10 de Febrero del año 1061 d.C.
Llega el alba. Los tenues rayos de luz se cuelan por la ventana. El fresco de la mañana atenaza mi rostro.
Fijo la vista y veo la armadura con signos de haber sido reparada muchas veces por los desperfectos adquiridos en innumerables batallas. A su lado, recostada la espada que ha puesto en fuga a infinidad de enemigos, mellada y con los primeros síntomas de óxido. Aún se aprecian manchas de sangre en su superficie.
Miro atrás y veo a los jueces con caras serias, equipados con sus varas de diferentes tamaños y ataviados con sus togas de moralidad y dignidad pretendida. Los escucho recitar sus leyes acostumbrados a aplicar sentencias contradictorias sin que nadie se rasgue las vestiduras.
Veo a la lógica herida de muerte deambular por los campos, solicitando clemencia sin que nadie la atienda, y veo en los foros de sabios, cómo se sienta cátedra atentando contra todo su legado.
Veo a la sinrazón cómo camina triunfal entre centenares de cadáveres que se pudren al sol. Escucho el lamento de los heridos, que sin esperanza de ser atendidos maldicen su suerte.
Veo como se arruinan los campos y derriban las fortalezas que mantuvieron seguros los reinos, a golpe de aportación y con el pretexto de un falso realismo donde se ignoran los principios básicos de la semántica de los argumentos.
Veo partir las huestes de voluntarios hacia un futuro incierto, donde el mayor enemigo no lucha a espada, sino con triquiñuelas de estado, donde las trabas a su buen hacer son más poderosas que cualquier ejército.
Veo el desencanto de los vencidos, que tras rechazar a todos los enemigos sucumben ante el mordaz tiempo. Miro la sala de trofeos, hay centenares de estandartes capturados en batalla. Algunos ocupan lugares de privilegio, por su buen hacer al guerrear, otros merecen estar amontonados sin dignidad por su vergonzoso proceder. Todos ellos muestran el ardor de la batalla, algunos manchados de sangre, otros despedazados por la contienda. Todos inertes en la sala que permanece en silencio, aunque al revisarlos regresan a mí los ecos de las batallas.

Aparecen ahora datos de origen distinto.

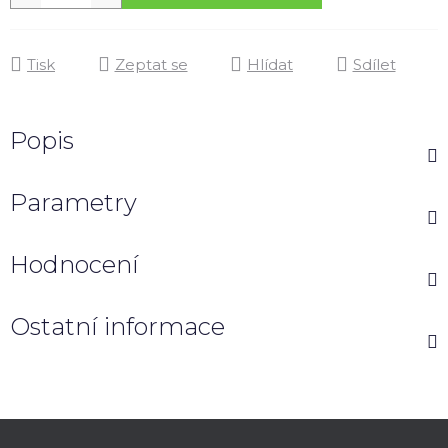
Tisk
Zeptat se
Hlídat
Sdílet
Popis
Parametry
Hodnocení
Ostatní informace
Z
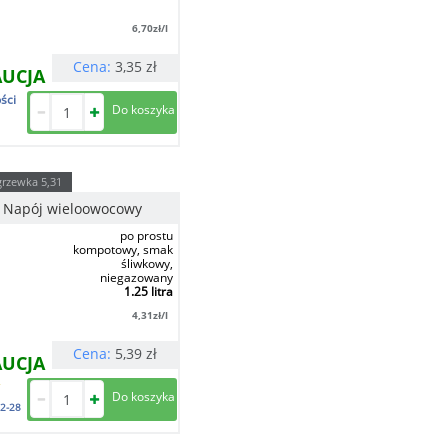
6,70
zł/l
Cena:
3,35
zł
AUCJA
ści
grzewka
5,31
 Napój wieloowocowy
po prostu
kompotowy, smak
śliwkowy,
niegazowany
1.25 litra
4,31
zł/l
Cena:
5,39
zł
AUCJA
2-28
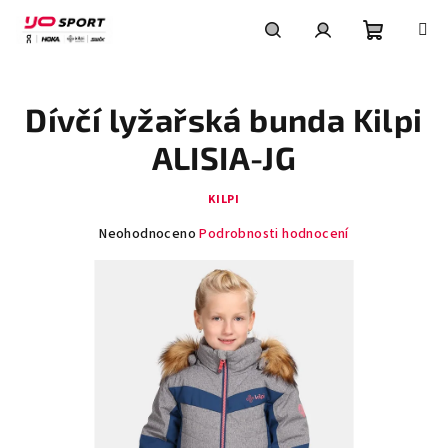
Přejít
na
obsah
Nákupní
Hledat
Přihlášení
Dívčí lyžařská bunda Kilpi
košík
ALISIA-JG
KILPI
Průměrné
Neohodnoceno
Podrobnosti hodnocení
hodnocení
produktu
je
0,0
z
5
hvězdiček.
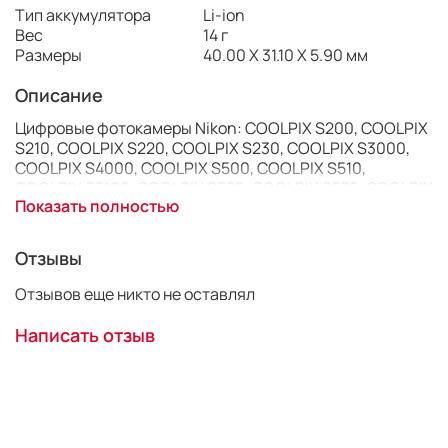
Тип аккумулятора
Li-ion
Вес
14 г
Размеры
40.00 X 31.10 X 5.90 мм
Описание
Цифровые фотокамеры Nikon: COOLPIX S200, COOLPIX
S210, COOLPIX S220, COOLPIX S230, COOLPIX S3000,
COOLPIX S4000, COOLPIX S500, COOLPIX S510,
COOLPIX S5100, COOLPIX S520, COOLPIX S570, COOLPIX
Показать полностью
S60, COOLPIX S600, COOLPIX S700, COOLPIX S80.
Отзывы
Отзывов еще никто не оставлял
Написать отзыв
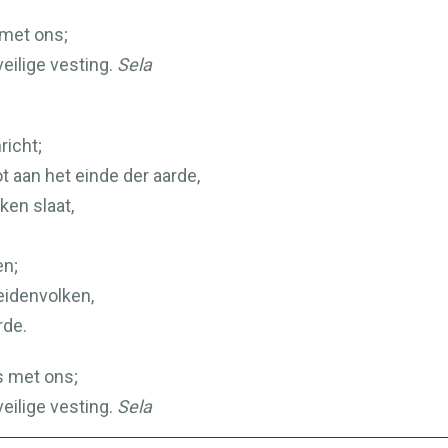
 met ons;
eilige vesting.
Sela
richt;
 aan het einde der aarde,
ken slaat,
en;
eidenvolken,
rde.
s met ons;
eilige vesting.
Sela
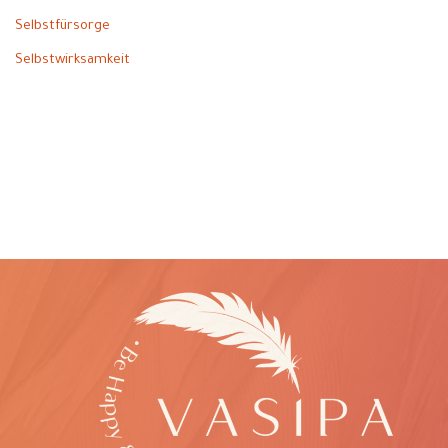
Selbstfürsorge
Selbstwirksamkeit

Me alzo del lecho apesumbrado, quejoso y maltrecho. Con la esperanza rota y de mano de la desesperación. Veo caminar a mi lado al desánimo y al inconformismo, les saludo con forzada sonrisa. Busco a la dignidad con la mirada, me duele su ausencia.
Camino con paso firme y seguro. Noto un viento helado que inunda la sala. Mis ojos se posan una vez más en ella. Me cautiva su rostro. La veo tender su mano hacia mí. Su dulzura contrasta con el terror que impone en los campos de batalla, donde reina suprema llevándose a los caídos. Siempre la tuve cerca, pero nunca antes me tendió su brazo. Su dulce mirada me llena de tranquilidad.
Miro atrás y veo rostros amigos, impotentes ante los acontecimientos que se suceden. Veo la desaprobación en su semblante, y la resignación ante lo inminente.
Desenvaino el acero. El brillo de la daga contrasta con su oscuro destino, baño su punta con un sutil veneno, cargado de razones y afiladas palabras. Con decisión y determinación alzo el hierro y lo hundo en mi vientre. Siento el abrazo de la gentil dama de fríos dedos que me acompaña solícita y amable. Noto su llamada mientras la luz se aleja de mis ojos. En mi recuerdo los buenos momentos vividos, los amigos, la buena lid de algunos enemigos. En mi olvido, el mal hacer y mala conducta de unos pocos.